Rising home prices are again eroding affordability and the demand that welled up last winter during the height of the financial crisis is now largely expended. This means the pace of home sales recorded this autumn will likely moderate over the coming months. However, despite some moderation in consumer demand, home sales in Greater Vancouver are expected to remain relatively strong through 2010.
The information contained in this report has been drawn from sources believed to be reliable, but the accuracy or completeness of the information is not guaranteed, nor in providing it does the British Columbia Real Estate Association assume any responsibility or liability.
After posting an estimated 41 per cent increase to 35,500 units this year, home sales are forecast rise an additional 5 per cent to 37,100 units in 2010, well above the ten-year average of 33,000 units.
The annual average MLS® residential sales price in Greater Vancouver is estimated to decline 1 per cent to $586,000 this year. This reflects the cyclical low recorded early in the year and the recent price acceleration. The average annual price is forecast to rise 6 per cent to $620,000 in 2010.
However, much of the increase will have occurred by the end of this year, with greater stability in home prices expected next year.
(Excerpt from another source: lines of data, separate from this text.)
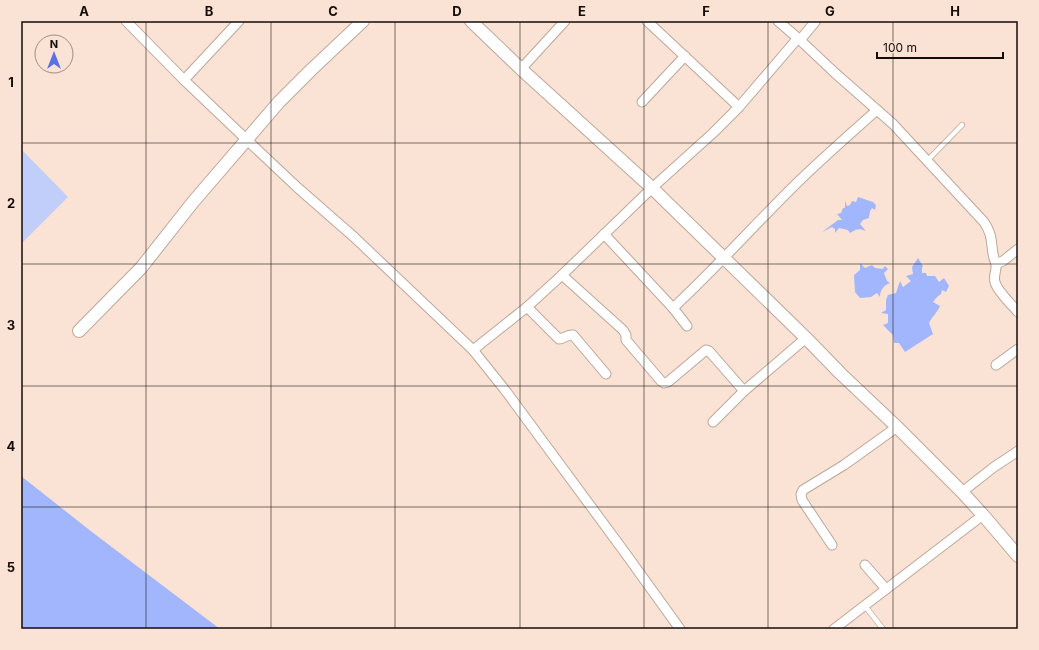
<svg xmlns="http://www.w3.org/2000/svg" width="1039" height="650" font-family="Inter,sans-serif">
  <style>
    .green { fill: #c1cef9 }
    .water { fill: #a1b6fd }
    .lines { fill: none; stroke-linecap: round; stroke-linejoin: round }
    .service-casing { stroke: #bda79a; stroke-width: 6 }
    .minor-casing { stroke: #bda79a; stroke-width: 11 }
    .tertiary-casing { stroke: #bda79a; stroke-width: 14 }
    .service { stroke: #fff; stroke-width: 4.5 }
    .minor { stroke: #fff; stroke-width: 9 }
    .tertiary { stroke: #fff; stroke-width: 12 }
    .grid { fill: none; stroke: #130c07; stroke-width: 1; stroke-opacity: 0.55 }
    .neatline { fill: none; stroke: #130c07; stroke-width: 1.5 }
    .grid-label { font-size: 13px; text-anchor: middle; font-weight: bold; fill: #130c07 }
  </style>
  <rect width="100%" height="100%" fill="#fae3d5"/>
  <polygon class="green" points="21,149 68,197 21,244"/>
  <g class="water">
    <path d="M 858,197 L 873,202 L 876,205 L 875,210 L 872,208 L 870,211 L 869,218 L 863,220 L 860,224 L 866,231 C 859,228 856,229 850,233 L 848,230 L 839,228 L 835,233 L 835,229 L 832,227 L 822,232 L 838,220 L 842,220 L 837,214 L 841,213 L 843,208 L 845,208 L 845,201 L 847,206 L 850,205 L 852,201 L 856,202 Z"/>
    <path d="M 918,258 L 923,266 L 922,268 L 922,273 L 926,273 L 927,276 L 935,276 L 939,282 L 944,278 L 949,286 L 946,292 L 942,290 L 941,294 L 937,297 L 933,302 L 940,306 C 937,313 932,317 929,323 L 933,334 L 905,352 L 899,343 L 894,343 L 893,335 L 883,325 L 888,323 L 888,314 L 881,313 L 886,310 L 886,300 L 888,295 L 896,293 L 900,281 L 903,287 L 911,281 L 906,276 L 913,274 L 912,267 Z"/>
    <path d="M 860,263 L 865,268 L 872,265 L 875,268 L 883,269 L 885,266 L 888,269 L 884,273 L 887,281 L 890,283 C 884,285 880,290 880,297 L 877,293 L 871,297 L 860,298 L 855,292 L 854,275 L 860,270 Z"/>
    <polygon points="21,476 92,532 220,629 21,629"/>
  </g>
  <g class="lines">
    <defs>
      <g id="service">
        <polyline points="927,161 962,125"/>
        <polyline points="865,606 883,629"/>
      </g>
      <g id="minor">
        <polyline points="126,21 184,80 247,140 298,188 354,237 473,350 505,390 623,550 680,629"/>
        <polyline points="647,21 739,107"/>
        <path d="M 778,21 L 800,40 L 835,73 L 893,124 L 984,222 C 994,237 990,243 994,258 C 994,260 996,262 996,264 C 997,270 993,276 995,282 C 997,291 1012,305 1018,312"/>
        <polyline points="800,40 815,22 813,21"/>
        <polyline points="521,69 565,21"/>
        <polyline points="184,80 239,21"/>
        <polyline points="642,102 685,56"/>
        <path d="M 604,234 L 673,308 C 717,267 757,222 800,180 C 825,156 851,133 877,110"/>
        <polyline points="996,264 1003,261 1018,249"/>
        <polyline points="562,275 623,330 626,335 626,340 661,381 664,383 668,382 706,350 709,351 744,391"/>
        <path d="M 527,307 L 559,339 C 564,339 567,334 573,335 L 606,374"/>
        <polyline points="673,308 687,326"/>
        <polyline points="473,350 527,307 562,275 652,188 713,133 739,107 798,38"/>
        <polyline points="996,365 1018,349"/>
        <polyline points="713,422 744,391 806,338"/>
        <polyline points="962,492 994,467 1018,451"/>
        <polyline points="832,545 802,500 801,494 803,490 844,465 897,427"/>
        <polyline points="865,565 886,589"/>
        <polyline points="834,629 983,515"/>
      </g>
      <g id="tertiary">
        <polyline points="471,21 521,69 652,188 806,338 840,373 897,427 962,492 983,515 1018,556"/>
        <polyline points="79,331 141,268 193,202 279,102 311,70 363,21"/>
      </g>
    </defs>
    <use href="#service" class="service-casing"/>
    <use href="#minor" class="minor-casing"/>
    <use href="#tertiary" class="tertiary-casing"/>
    <use href="#service" class="service"/>
    <use href="#minor" class="minor"/>
    <use href="#tertiary" class="tertiary"/>
  </g>
  <path class="grid" d="M 146,21 L 146,629M 271,21 L 271,629M 395,21 L 395,629M 520,21 L 520,629M 644,21 L 644,629M 768,21 L 768,629M 893,21 L 893,629M 21,143 L 1018,143M 21,264 L 1018,264M 21,386 L 1018,386M 21,507 L 1018,507"/>
  <rect width="1039" height="650" fill="none" stroke="#fae3d5" stroke-width="44"/>
  <g transform="translate(54 54)"><circle r="19" fill="#fae3d5" stroke="#9e8d83"/>
  <path d="M0-3L7 15L0 10L-7 15Z" fill="#5a70e7"/>
  <text y="-6" font-size="11" font-weight="bold" text-anchor="middle" fill="#130c07">N</text>
  </g>
  <path d="M877 52v6h126v-6" fill="none" stroke="#130c07" stroke-width="2"/>
  <text x="883" y="52" font-size="12" fill="#130c07" stroke="#fae3d5" stroke-width="3" paint-order="stroke">100 m</text>
  <rect x="22" y="22" width="995" height="606" class="neatline"/>
  <g class="grid-label">
    <text x="84" y="16">A</text>
    <text x="209" y="16">B</text>
    <text x="333" y="16">C</text>
    <text x="457" y="16">D</text>
    <text x="582" y="16">E</text>
    <text x="706" y="16">F</text>
    <text x="830" y="16">G</text>
    <text x="955" y="16">H</text>
    <text x="11" y="87">1</text>
    <text x="11" y="208">2</text>
    <text x="11" y="330">3</text>
    <text x="11" y="451">4</text>
    <text x="11" y="572">5</text>
  </g>
</svg>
Housing starts in the Vancouver Census Metropolitan Area are estimated to fall to their lowest in more than four decades this year. A sharp decline in units under construction and inventory levels that peaked at a relatively low level is setting the stage for home builders to ramp up production in 2010. The lag between conception and completion of new housing may create a period of under-supply in the new home market. This condition will help underpin price levels in both the new and resale markets in Greater Vancouver.